Windmill Never Hangs When You Want It To
I've been making slow progress on getting our Windmill tests re-enabled on Launchpad. We've got a lot of people digging into JavaScript on Launchpad now, which is nice, but we have relatively few JavaScript experts on Launchpad, so I've been fielding a fair amount of questions lately on good JavaScript patterns, YUI 3, testing, and especially on how to divide testing between YUI tests and Windmill. I'm thrilled about these interruptions, don't get me wrong. It means more of us are becoming proficient with JavaScript hacking in Launchpad. We're also getting close to finishing our first feature on my squad. So yesterday was largely voice calls and IRC chats. The queue to speak to me was longer than than the PvP arena queue in DC Universe Online.
But I did make some progress with Windmill! The test suite is passing in the Windmill run in Steve Kowalik's Jenkins instance.
Ok, so I can't take any credit for this. It was a fix from Ian Booth, which landed in devel and got the broken test going again. In the end, the test was correct and required code changes to fix the overlay.
The couple hours I spent on Windmill yesterday, I spent running the dev server for Launchpad and poking at recipe pages. I had sprinkled some Y.log statements around the disable_existing_builds function in lib/lp/code/javascript/requestbuild_overlay.js and was trying to work out what the various variables were about. I was toggling back and forth between the dev server and the Jenkins page for Windmill, trying to work out where this was failing, when I realized the build was passing again. So I ran the test in my copy of devel, realized it was passing now, and looked through the logs for the revision to be sure of what had happened.

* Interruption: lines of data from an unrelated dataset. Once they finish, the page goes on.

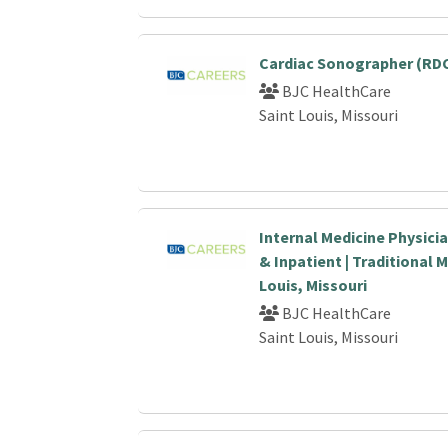
Cardiac Sonographer (RDC
BJC HealthCare
Saint Louis, Missouri
Internal Medicine Physici
& Inpatient | Traditional M
Louis, Missouri
BJC HealthCare
Saint Louis, Missouri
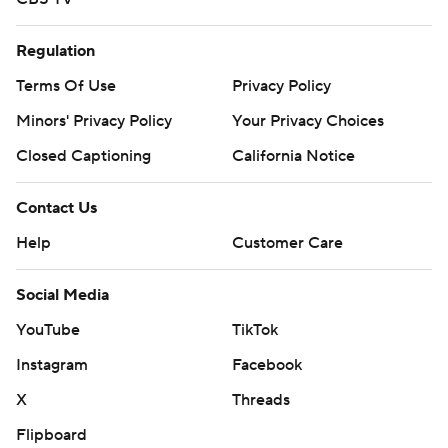
Regulation
Terms Of Use
Privacy Policy
Minors' Privacy Policy
Your Privacy Choices
Closed Captioning
California Notice
Contact Us
Help
Customer Care
Social Media
YouTube
TikTok
Instagram
Facebook
X
Threads
Flipboard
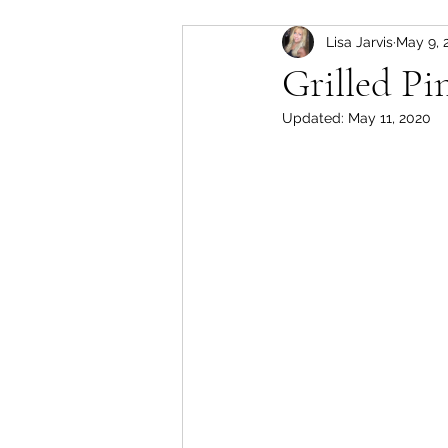
Lisa Jarvis
May 9, 
slow cooker
Pork
Grilled Pi
Updated:
May 11, 2020
soup
lamb
instant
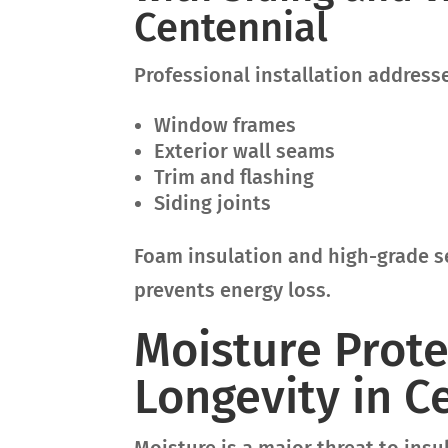
Centennial
Professional installation address
Window frames
Exterior wall seams
Trim and flashing
Siding joints
Foam insulation and high-grade se
prevents energy loss.
Moisture Prote
Longevity in C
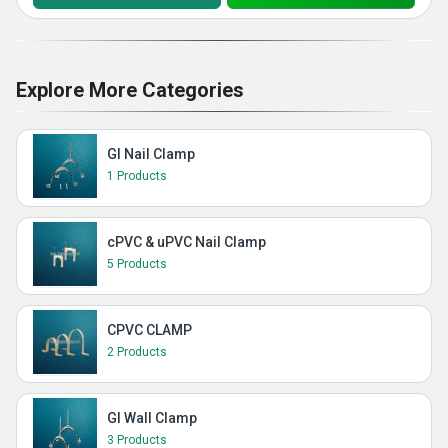
Explore More Categories
GI Nail Clamp
1 Products
cPVC & uPVC Nail Clamp
5 Products
CPVC CLAMP
2 Products
GI Wall Clamp
3 Products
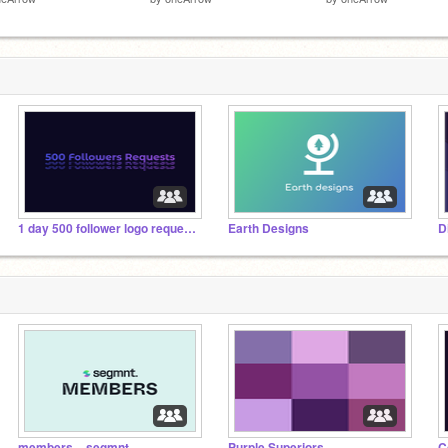
1 day 500 follower logo requests :D
Earth Designs
D
members – segmnt.
Purple Superiors
C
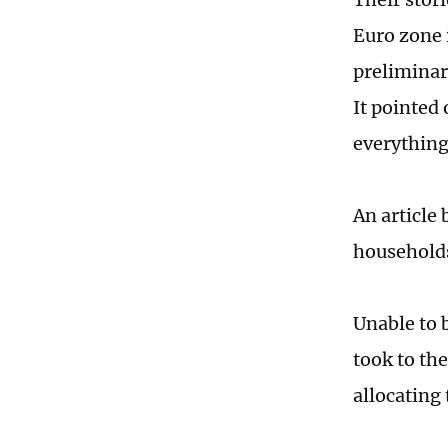
Euro zone i
preliminar
It pointed
everything
An article
households
Unable to 
took to the
allocating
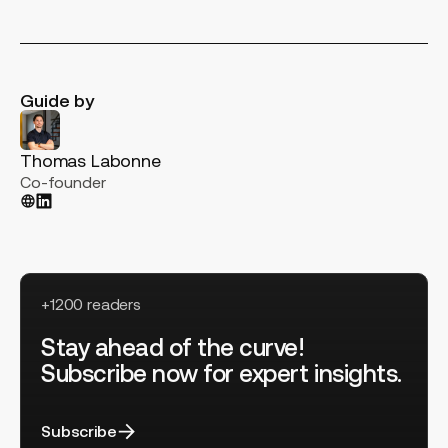
Guide by
Thomas Labonne
Co-founder
+1200 readers
Stay ahead of the curve!
Subscribe now for expert insights.
Subscribe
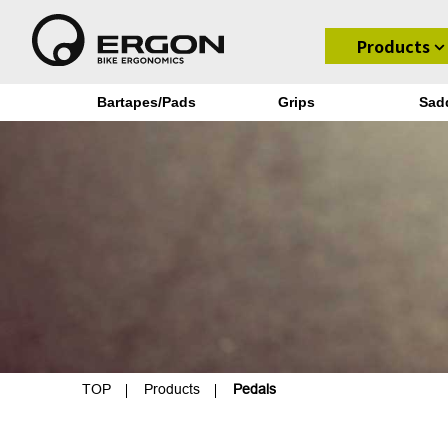
Products
Bartapes/Pads
Grips
Sad
TOP
Products
Pedals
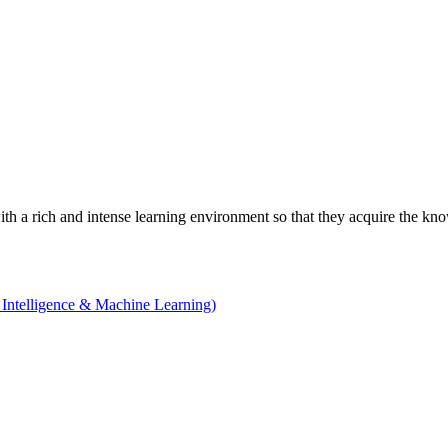
with a rich and intense learning environment so that they acquire the kn
 Intelligence & Machine Learning)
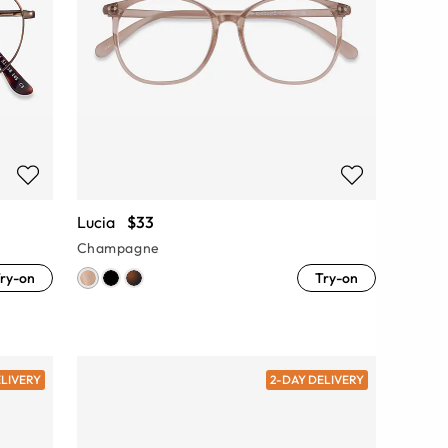
Lucia
$33
Champagne
ry-on
Try-on
ELIVERY
2-DAY DELIVERY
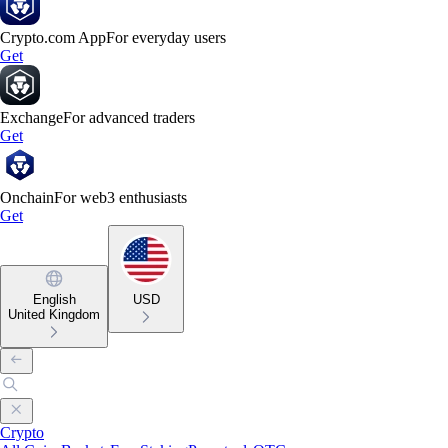
Crypto.com App
For everyday users
Get
Exchange
For advanced traders
Get
Onchain
For web3 enthusiasts
Get
English
USD
United Kingdom
Crypto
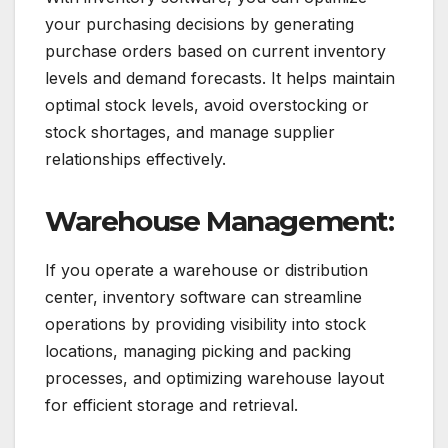
your purchasing decisions by generating
purchase orders based on current inventory
levels and demand forecasts. It helps maintain
optimal stock levels, avoid overstocking or
stock shortages, and manage supplier
relationships effectively.
Warehouse Management:
If you operate a warehouse or distribution
center, inventory software can streamline
operations by providing visibility into stock
locations, managing picking and packing
processes, and optimizing warehouse layout
for efficient storage and retrieval.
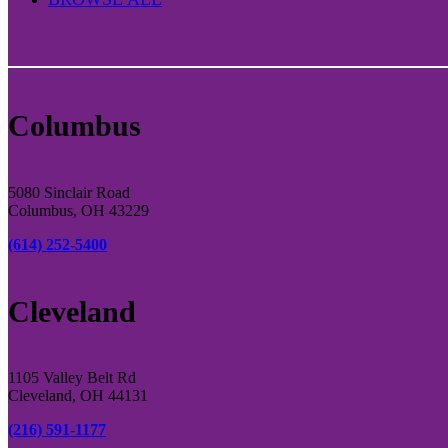
Columbus
5080 Sinclair Road
Columbus, OH 43229
(614) 252-5400
Cleveland
1105 Valley Belt Rd
Cleveland, OH 44131
(216) 591-1177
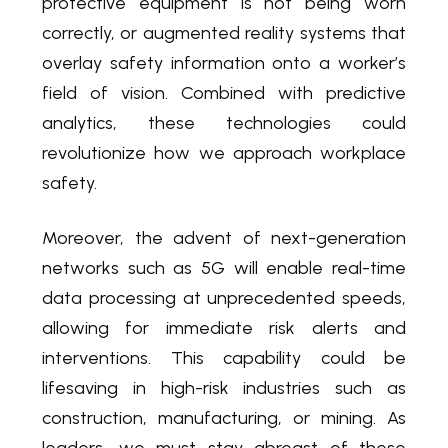
protective equipment is not being worn
correctly, or augmented reality systems that
overlay safety information onto a worker’s
field of vision. Combined with predictive
analytics, these technologies could
revolutionize how we approach workplace
safety.
Moreover, the advent of next-generation
networks such as 5G will enable real-time
data processing at unprecedented speeds,
allowing for immediate risk alerts and
interventions. This capability could be
lifesaving in high-risk industries such as
construction, manufacturing, or mining. As
leaders, we must stay abreast of these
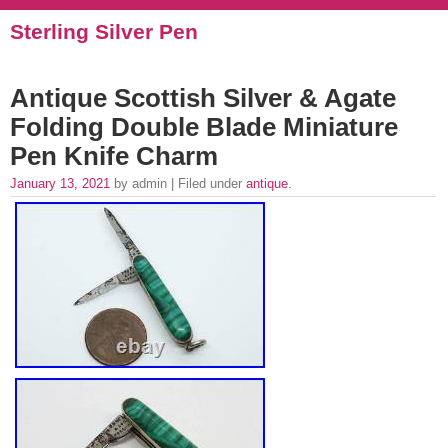
Sterling Silver Pen
Antique Scottish Silver & Agate
Folding Double Blade Miniature
Pen Knife Charm
January 13, 2021
by admin | Filed under
antique
.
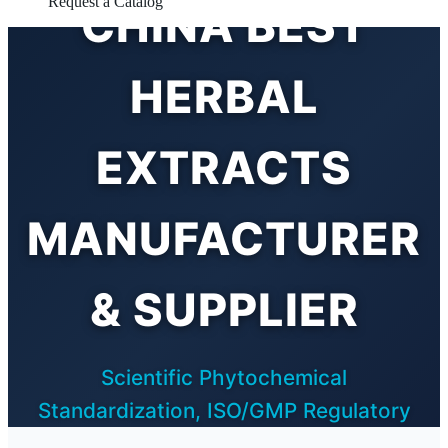
Request a Catalog
CHINA BEST
HERBAL
EXTRACTS
MANUFACTURER
& SUPPLIER
Scientific Phytochemical
Standardization, ISO/GMP Regulatory
Compliance, and Advanced Extraction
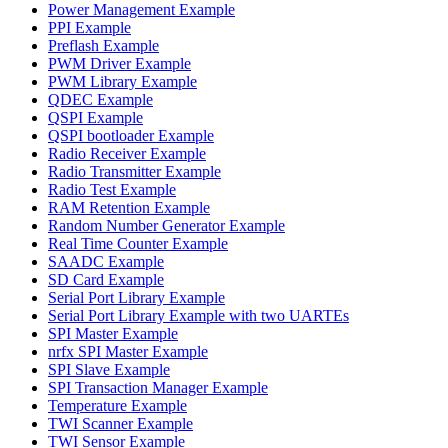
Power Management Example
PPI Example
Preflash Example
PWM Driver Example
PWM Library Example
QDEC Example
QSPI Example
QSPI bootloader Example
Radio Receiver Example
Radio Transmitter Example
Radio Test Example
RAM Retention Example
Random Number Generator Example
Real Time Counter Example
SAADC Example
SD Card Example
Serial Port Library Example
Serial Port Library Example with two UARTEs
SPI Master Example
nrfx SPI Master Example
SPI Slave Example
SPI Transaction Manager Example
Temperature Example
TWI Scanner Example
TWI Sensor Example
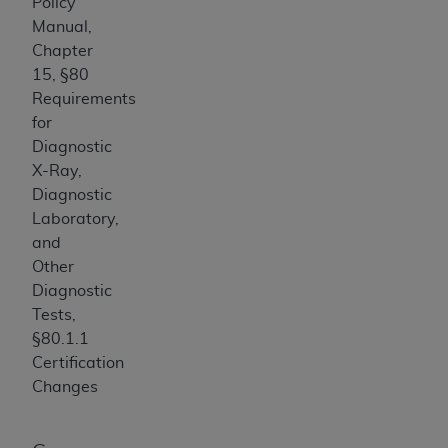
Policy
USE OF THE UB-04 DATA. CMS WILL NOT BE
Manual,
LIABLE FOR ANY CLAIMS ATTRIBUTABLE TO
Chapter
ANY ERRORS, OMISSIONS, OR OTHER
15, §80
INACCURACIES IN THE INFORMATION OR
Requirements
MATERIAL COVERED BY THIS LICENSE. In no
for
event shall CMS be liable for direct, indirect,
Diagnostic
special, incidental, or consequential damages
X-Ray,
arising out of the use of such information or
Diagnostic
material.
Laboratory,
and
Other
Diagnostic
Tests,
§80.1.1
Certification
Changes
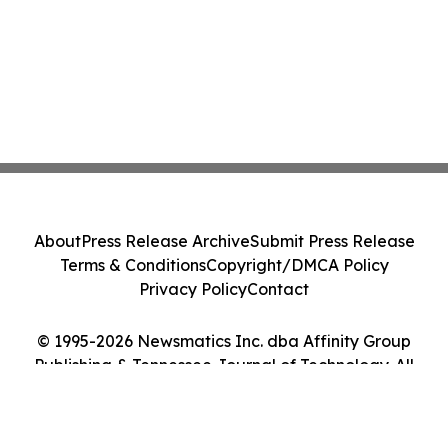
About
Press Release Archive
Submit Press Release
Terms & Conditions
Copyright/DMCA Policy
Privacy Policy
Contact
© 1995-2026 Newsmatics Inc. dba Affinity Group
Publishing & Tennessee Journal of Technology. All
Rights Reserved.
Cookie Settings / Your Privacy Choices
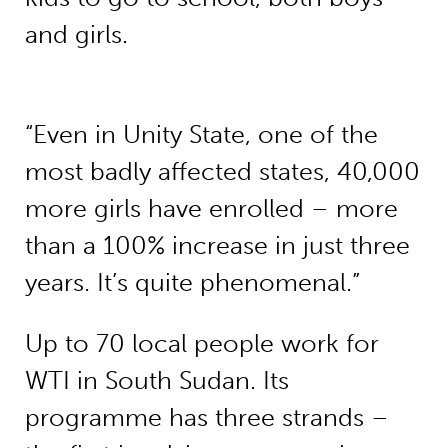
and girls.
“Even in Unity State, one of the
most badly affected states, 40,000
more girls have enrolled – more
than a 100% increase in just three
years. It’s quite phenomenal.”
Up to 70 local people work for
WTI in South Sudan. Its
programme has three strands –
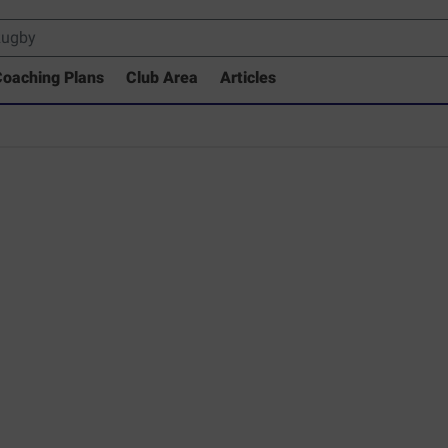
oaching Plans
Club Area
Articles
 Drills Coaching Library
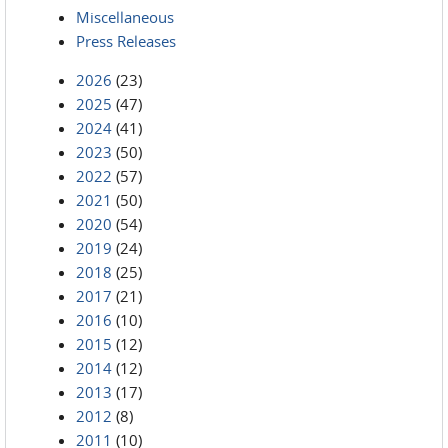
Miscellaneous
Press Releases
2026
(23)
2025
(47)
2024
(41)
2023
(50)
2022
(57)
2021
(50)
2020
(54)
2019
(24)
2018
(25)
2017
(21)
2016
(10)
2015
(12)
2014
(12)
2013
(17)
2012
(8)
2011
(10)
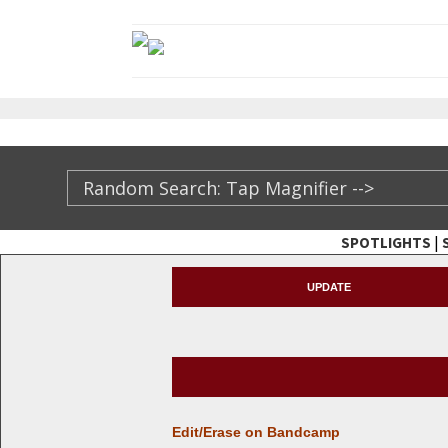
|
SPOTLIGHTS
TheXFactory.com ::
UPDATE
Edit/Erase on Bandcamp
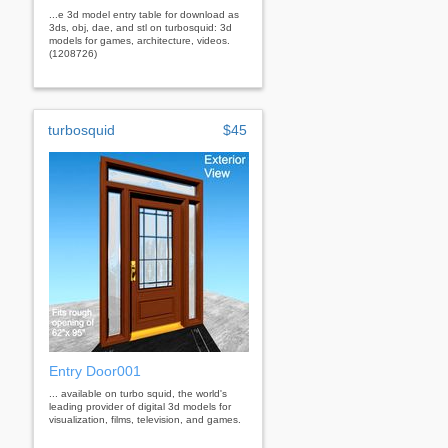
...e 3d model entry table for download as
3ds, obj, dae, and stl on turbosquid: 3d
models for games, architecture, videos.
(1208726)
turbosquid
$45
Entry Door001
... available on turbo squid, the world's
leading provider of digital 3d models for
visualization, films, television, and games.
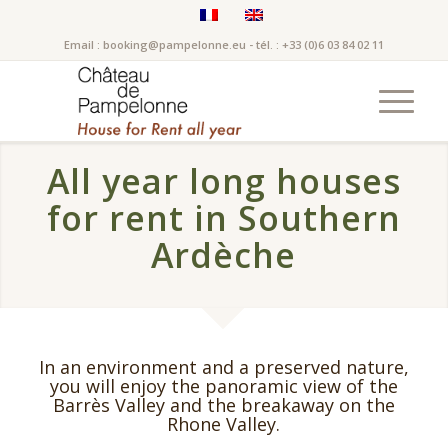
Email : booking@pampelonne.eu - tél. : +33 (0)6 03 84 02 11
All year long houses
for rent in Southern
Ardèche
In an environment and a preserved nature,
you will enjoy the panoramic view of the
Barrès Valley and the breakaway on the
Rhone Valley.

After that, I was near my end of day so I fired off the branch to ec2 test, to see if I could get a hang. My first test run passed, so I fired off another before bed, which also passed. This is part of the frustration of Windmill. It's passing in ec2 for me. It's passing in Jenkins now. But I know that as soon as I turn it back on for our runs in buildbot, it will start failing for someone. If I didn't have team lead responsibilities and knew I could babysit this properly, I would turn it on and chase failures directly as they appear.
My plan today is to do something like the following, in the hopes that I get a hang:
for i in `seq 10`;do ./bin/test -cvv --layer=WindmillLayer;done
If I do, then I'll attach with gdb and get a backtrace to see if I can work out what is causing the hang.
Posted by deryck on March 17, 2011